PhD thesis, Universiti Putra Malaysia.
Abstract
Critical Discourse Analysis (CDA) is a multidisciplinary approach to the analysis of language as discourse which focuses on the substantively linguistic and semiotic nature of social relations of power in contemporary societies. CDA is used to analyze texts in order to examine what structures, strategies, or other properties of language play a role in the (re)production of unequal power
relations. Using a combination of analytical tools and approaches advocated by prominent scholars in the field of CDA, the study investigated the discursive features of The New York Times (The NYT) news media to highlight how discursive strategies, structures and related rhetorical devices were deployed to portray the Iranian nation and to provide insight into how the information presented in the news texts had ideological implications for geopolitical relations. The textual data of the study covered the period from the Islamic Revolution of Iran in 1979 to the events of 2009. The headlines and leads of news items were
examined: (1) to identify which themes or topics were recurrent in the media about Iran; (2) to describe the discursive devices, structures, and strategies used in
the corpora of the news about Iran; (3) to analyze linguistic means or forms that were employed; and (4) to uncover the ideologies about the Iranian nation which
seem to underlie its discursive representation.
The results of The NYT news discourse analysis showed that the predominant themes about Iran centered on the concepts of violence and threat (to other nations). Discursive strategies such as referential strategies, predication strategies and argumentation strategies were employed to promote these ideological themes on the portrayal of prominent Iranian social actors. The discursive analysis
showed that there was a tendency to polarize between Us (good, righteous,peaceful, etc.) and Them (evil, violent, etc.) to associate stereotypical negative traits to the out-group. The study found that such ideological representations of the Iranian participants were linguistically realized via the dominant processes of
transitivity, thematization, and lexicalization. The net effect of the discourse themes, strategies and their associated linguistic means of realization in the
stereotypical construction of Iran in The NYT was that of the negative Other, a nation of people that formed part of George W. Bush’s contentious “axis of evil”– evil, untrustworthy, violent, and a threat to world peace.

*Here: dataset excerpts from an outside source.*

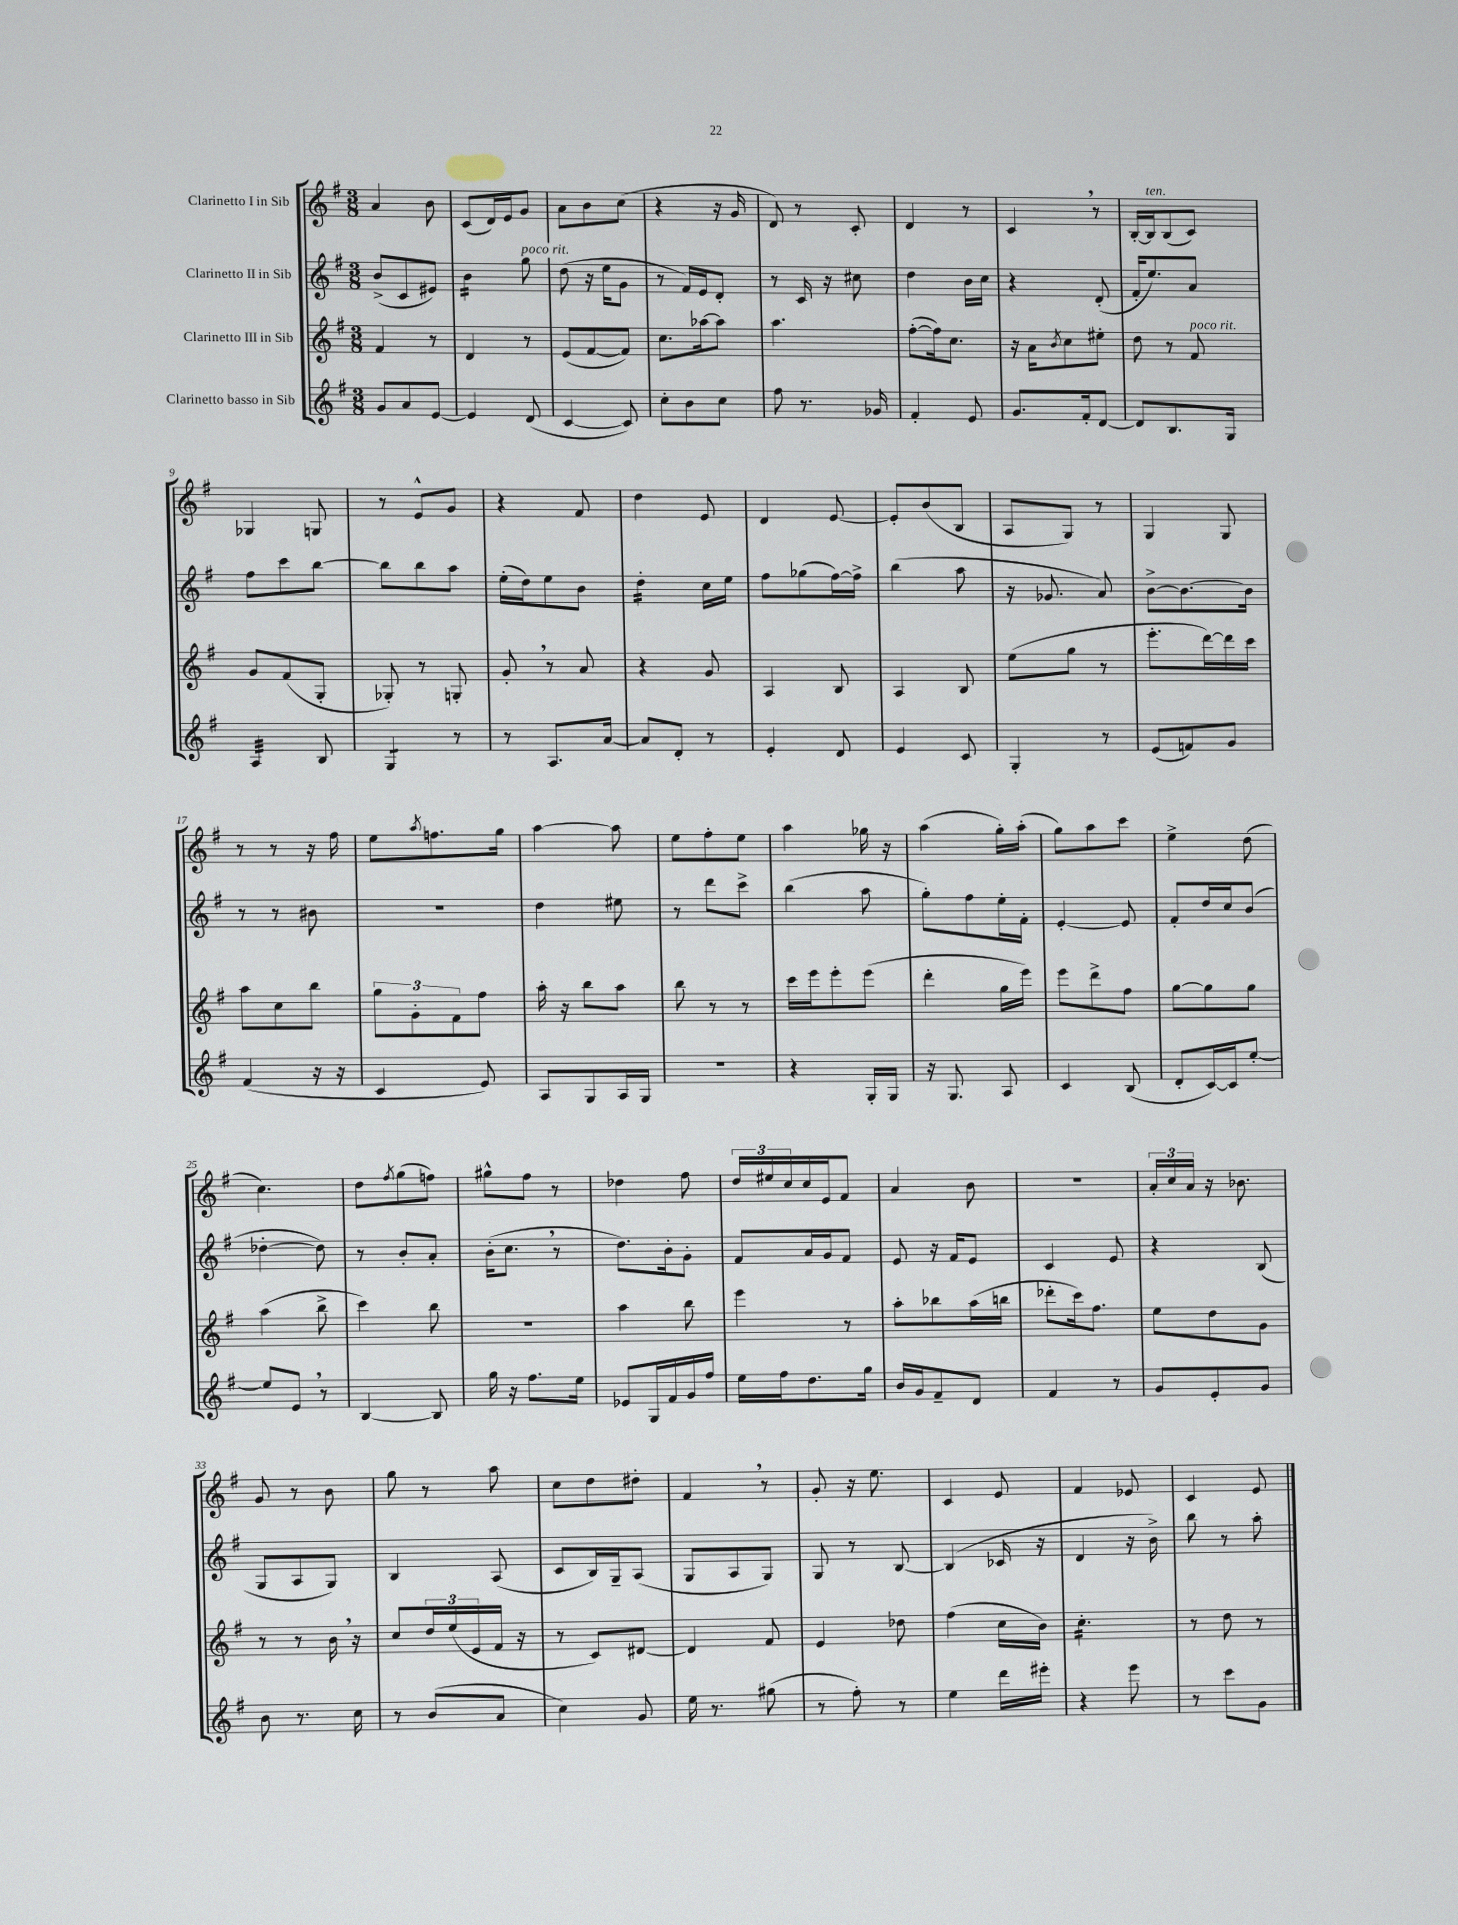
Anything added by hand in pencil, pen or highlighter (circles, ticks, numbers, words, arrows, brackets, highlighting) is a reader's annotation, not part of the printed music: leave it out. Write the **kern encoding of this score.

**kern	**kern	**kern	**kern
*staff4	*staff3	*staff2	*staff1
*clefG2	*clefG2	*clefG2	*clefG2
*k[f#]	*k[f#]	*k[f#]	*k[f#]
*M3/8	*M3/8	*M3/8	*M3/8
8g/L	4f#/	(8b^/L	4a/
8a/	.	8c/	.
[8e/J	8r	8e#/J)	8b\
=	=	=	=
4e/]	4d/	4b\	(8c/L
.	.	.	16d/L)
.	.	.	16e/J
(8d/	8r	8gg\	8g/J
=	=	=	=
[4c/	(8e/L	(8dd\	8a\L
.	[8f#/	16r	8b\
.	.	16ee\LK	.
8c/])	8f#/]J)	8g\J	(8cc\J
=	=	=	=
8cc'\L	8.cc\L	8r	4r
8b\	.	16f#/LL)	.
.	[16aa-\k	16e/J	.
8cc\J	8aa-\]J	8d'/J	16r
.	.	.	16g/
=	=	=	=
8ff#\	4.aa\	8r	8d/)
8.r	.	16c/	8r
.	.	16r	.
.	.	8cc#\	8c'/
16g-/	.	.	.
=	=	=	=
4f#'/	([8ff#'\L	4dd\	4d/
.	16ff#\]k)	.	.
.	8.cc\J	.	.
8e/	.	16b\LL	8r
.	.	16cc\JJ	.
=	=	=	=
8.g/L	16r	4r	4c/
.	16a\LK	.	.
.	8qb/	.	.
.	8cc\	.	.
16f#'/k	.	.	.
[8d/J	8ee#'\J	(8d'/	8r
=	=	=	=
8d/]L	8dd\	16f#'/LK	[16B'/LL
.	.	8.ee/)	16B/]J
8.B/	8r	.	(8B/
.	8f#/	8a/J	8c/J)
16G/Jk	.	.	.
=	=	=	=
4A/	8g/L	8ff#\L	4G-/
.	(8f#/	8ccc\	.
8B/	8G'/J	[8bb\J	8G/
=	=	=	=
4G/	8G-'/)	8bb\]L	8r
.	8r	8bb\	8e^^/L
8r	8G'/	8aa\J	8g/J
=	=	=	=
8r	8g'/	(16ee'\LL	4r
.	.	16dd\J)	.
8.A/L	8r	8ee\	.
.	8a/	8b\J	8f#/
[16a/Jk	.	.	.
=	=	=	=
8a/]L	4r	4dd'\	4dd\
8d'/J	.	.	.
8r	8g/	16cc\LL	8e/
.	.	16ee\JJ	.
=	=	=	=
4e'/	4A/	8ff#\L	4d/
.	.	(8gg-\	.
8d/	8B/	[16ff#\L)	[8e/
.	.	16ff#^\]JJ	.
=	=	=	=
4e/	4A/	(4bb\	8e'/]L
.	.	.	(8b/
8c/	8B/	8aa\	8B/J
=	=	=	=
4G'/	(8ee\L	16r	8A/L
.	.	8.g-/	.
.	8gg\J	.	8G/J)
8r	8r	8a/)	8r
=	=	=	=
(8e/L	8.eee'\L	[8b^\L	4G/
8f/)	.	8.b\_	.
.	[16ddd\L)	.	.
8g/J	16ddd\]	.	8G/
.	16ccc\JJ	16b\]Jk	.
=	=	=	=
(4f#/	8aa\L	8r	8r
.	8cc\	8r	8r
16r	8bb\J	8b#\	16r
16r	.	.	16ff#\
=	=	=	=
4c/	12gg\L	4.r	8ee\L
.	12g'\	.	.
.	.	.	8qaa/
.	.	.	8.ff\
.	12f#\	.	.
8e/)	8ff#\J	.	.
.	.	.	16gg\Jk
=	=	=	=
8A/L	16aa'\	4dd\	[4aa\
.	16r	.	.
8G/	8bb\L	.	.
16A/L	8aa\J	8ee#\	8aa\]
16G/JJ	.	.	.
=	=	=	=
4.r	8bb\	8r	8ee\L
.	8r	8ddd\L	8ff#'\
.	8r	8ccc^\J	8ee\J
=	=	=	=
4r	16ccc\LL	(4bb\	4aa\
.	16eee\J	.	.
.	8eee'\	.	.
16G'/LL	(8eee\J	8aa\	16gg-\
16G/JJ	.	.	16r
=	=	=	=
16r	4ddd'\	8gg'\L)	(4aa\
8.G/	.	.	.
.	.	8ff#\	.
8A/	16gg\LL	16ee'\L	16gg'\LL)
.	16eee\JJ)	16f#'\JJ	(16aa'\JJ
=	=	=	=
4c/	8eee\L	[4e'/	8gg\L)
.	8ddd^\	.	8aa\
(8B/	8ff#\J	8e/]	8ccc\J
=	=	=	=
8d'/L	[8gg\L	8f#'/L	4ee^\
[16c/L)	8gg\]	16dd/L	.
16c/]J	.	16cc/J	.
[8ee'/J	8gg\J	(8b/J	(8dd\
=	=	=	=
8ee/]L	(4aa\	[4dd-'\	4.cc\)
8e/J	.	.	.
8r	8bb^\	8dd-\])	.
=	=	=	=
[4B/	4ccc\)	8r	8dd\L
.	.	.	8qff#/
.	.	8b'/L	(8gg\
8B/]	8bb\	8a'/J	8ff\J)
=	=	=	=
16gg\	4.r	(16b'\LK	8gg#^^\L
16r	.	8.cc\J	.
8.ff#\L	.	.	8ff#\J
.	.	8r	8r
16ee\Jk	.	.	.
=	=	=	=
8e-/L	4aa\	8.dd\L)	4dd-\
16G/L	.	.	.
16f#/	.	16b'\k	.
16g/	8bb\	8g'\J	8ff#\
16ff#/JJ	.	.	.
=	=	=	=
16ee\LL	4eee\	8f#/L	24dd/LL
.	.	.	24ee#/
16ff#\J	.	.	.
.	.	.	24cc/
8.dd\	.	16a/L	16cc/
.	.	16g/J	16e/J
.	8r	8f#/J	8f#/J
16gg\Jk	.	.	.
=	=	=	=
16b/LL	8aa'\L	8e/	4a/
16g/J	.	.	.
8f#~/	8bb-\	16r	.
.	.	16f#/LK	.
8d/J	(16aa\L	8e/J	8b\
.	16bb\JJ	.	.
=	=	=	=
4f#/	8ddd-'\L	4c/	4.r
.	16ccc\k)	.	.
.	8.ff#\J	.	.
8r	.	8e/	.
=	=	=	=
8g/L	8ee\L	4r	24a'/LL
.	.	.	24cc/
.	.	.	24a/JJ
8e'/	8dd\	.	16r
.	.	.	8.b-\
8g/J	8g\J	(8B/	.
=	=	=	=
8b\	8r	8G/L	8g/
8.r	8r	8A/	8r
.	16b\	8G/J)	8b\
16cc\	16r	.	.
=	=	=	=
8r	8cc/L	4B/	8gg\
(8b/L	24dd/L	.	8r
.	(24ee/	.	.
.	24e/	.	.
8a/J	16f#/JJ	(8A/	8aa\
.	16r	.	.
=	=	=	=
4cc\)	8r	8c/L	8cc\L
.	8c/L)	16B/L)	8dd\
.	.	16G~/J	.
8g/	[8d#/J	(8A/J	8dd#'\J
=	=	=	=
16ee\	4d#/]	8G/L	4f#/
8.r	.	.	.
.	.	8A/	.
(8gg#\	8f#/	8G/J)	8r
=	=	=	=
8r	4e/	8G/	8g'/
8ff#'\)	.	8r	16r
.	.	.	8.ee\
8r	8dd-\	[8B/	.
=	=	=	=
4ee\	(4ff#\	(4B/]	4c/
16ddd\LL	16cc\LL	16c-/	8e/
16eee#'\JJ	16b\JJ)	16r	.
=	=	=	=
4r	4.cc'\	4d/	4f#/
8eee\	.	16r	8e-/
.	.	16b^\)	.
=	=	=	=
8r	8r	8bb\	4c/
8ccc\L	8dd\	8r	.
8g\J	8r	8aa'\	8e/
==	==	==	==
*-	*-	*-	*-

The findings of the study are expected to further illuminate our understanding of powerful role of dominant international news media discourse in (re)producing unequal power relations and the discursive construction of an entire society in geopolitically negative terms to skew world opinion against it. In this way, the study contributes not only to the field of critical discourse studies but also to the related disciplines of journalism, international communication studies, and foreign affairs, among others.